The question is whether the item is part of the premises in which the business is carried on or part of the plant with which the business is carried on. Even though premises are usually to be regarded as the setting in which the trade is carried out and therefore not plant, premises and plant are not mutually exclusive, and each case depends on its own circumstances. There can be cases where an item is excluded from being plant on the basis that it is more part of the setting than part of the apparatus for carrying on the trade [Jarrold (Inspector of Taxes) v John Good & Sons Ltd  1 WLR 214].
The function of an item is an important consideration. The functional test is a preliminary to the assessment of whether a particular item is apparatus. A structure can also be plant if it fulfils the function of plant in a trader’s operations, but not every structure which fulfils the function of plant must be regarded as plant if there is a good reason to exclude such a structure [IRC v Barclay, Curle & Co. Ltd. (1969) 1 All ER 732, Benson (Inspector of Taxes) v Yard Arm Club Ltd  STC 266].

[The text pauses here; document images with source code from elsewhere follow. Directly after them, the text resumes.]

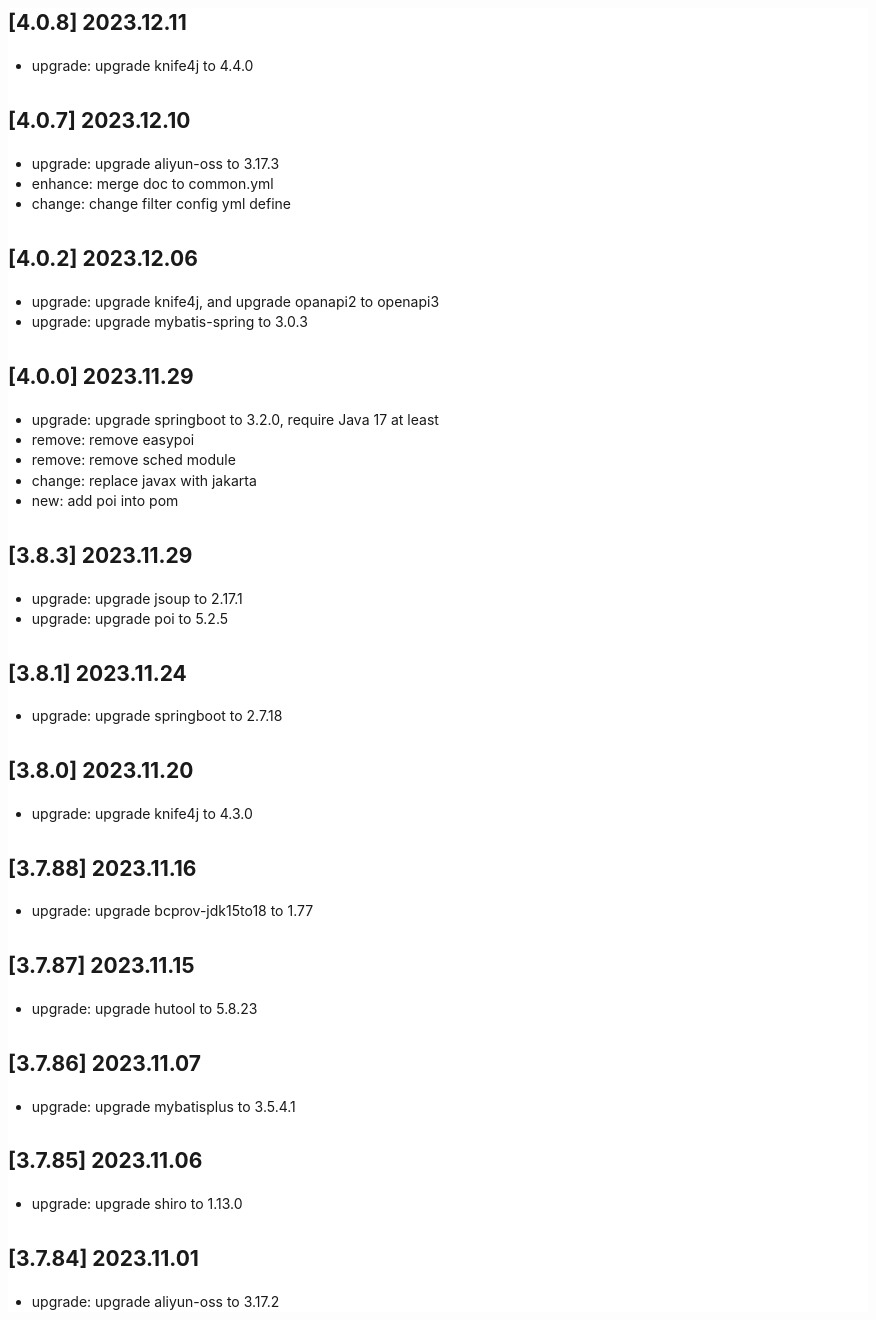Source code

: ## [4.0.8] 2023.12.11
- upgrade: upgrade knife4j to 4.4.0

## [4.0.7] 2023.12.10
- upgrade: upgrade aliyun-oss to 3.17.3
- enhance: merge doc to common.yml
- change: change filter config yml define 

## [4.0.2] 2023.12.06
- upgrade: upgrade knife4j, and upgrade opanapi2 to openapi3
- upgrade: upgrade mybatis-spring to 3.0.3

## [4.0.0] 2023.11.29
- upgrade: upgrade springboot to 3.2.0, require Java 17 at least
- remove: remove easypoi
- remove: remove sched module
- change: replace javax with jakarta
- new: add poi into pom

## [3.8.3] 2023.11.29
- upgrade: upgrade jsoup to 2.17.1
- upgrade: upgrade poi to 5.2.5

## [3.8.1] 2023.11.24
- upgrade: upgrade springboot to 2.7.18

## [3.8.0] 2023.11.20
- upgrade: upgrade knife4j to 4.3.0

## [3.7.88] 2023.11.16
- upgrade: upgrade bcprov-jdk15to18 to 1.77

## [3.7.87] 2023.11.15
- upgrade: upgrade hutool to 5.8.23

## [3.7.86] 2023.11.07
- upgrade: upgrade mybatisplus to 3.5.4.1

## [3.7.85] 2023.11.06
- upgrade: upgrade shiro to 1.13.0

## [3.7.84] 2023.11.01
- upgrade: upgrade aliyun-oss to 3.17.2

A decision on whether or not an item is plant is a decision on a question of fact and degree and there are cases which on the facts found are capable of being decided either way. It is too stark a distinction to draw a contrast between a structure which is the means by which business activities are in part carried on with a structure which plays no part in the carrying on of those activities but is merely the place within which they are carried on [Schofield (Inspector of Taxes) v R & H Hall Ltd  STC 353, Attwood v Anduff Car Wash Ltd  STC 1167].
Although a building in which a business is carried on can accurately be described as being provided for the purposes of the business it is not for that reason alone to be held to be plant [Benson (Inspector of Taxes) v Yard Arm Club Ltd].
Where premises also perform a plant-like function the question is whether it is more appropriate to describe the item as having become part of the premises rather than as having retained a separate identity. If the item functions as part of the premises it is not plant [Wimpy International Ltd v Warland (Inspector of Taxes)  STC 273, Bradley (Inspector of Taxes) v London Electricity  STC 450].
Equipment does not cease to be plant merely because it discharges an additional function such as providing the place in which the business is carried on [Carr (Inspector of Taxes) v Sayer  STC 396].
The question in each case is whether the item functions as premises or plant. To answer this may involve deciding whether it is more appropriate to describe the item as apparatus for carrying on the business or as the premises in or upon which the business is conducted [Wimpy International Ltd v Warland (Inspector of Taxes)  STC 273, Attwood v Anduff Car Wash Ltd  STC 1167)].
Functioning Premises as Plant
The taxpayer argued that the cavities had a plant-like function and therefore must fall within the definition of ‘plant’ whereas HMRC argued that just because the assets may have some plant-like function it was insufficient to outweigh its premises nature. It comes down to a question of fact and degree as to which of the functions predominate and the decision highlights lots of discussions on this point.
In the end, FTT concluded that because the company did not use, distribute, or process the gas the cavities predominate function was that of storage (a premises like function). The cavities themselves were like giant ‘tear drops’ once all the salt and brine had been removed and did nothing else but provide safe underground storage for release when gas prices were at their optimum – “the cavities were just very good premises for storing gas” and the Upper Tribunal agreed.
HMRC consistently challenges premises claims for ‘plant’ and this decision reinforces the bar needed to demonstrate the very active like function that must be met for a claim to succeed. It also provides a useful summary of case law in reaching its decision.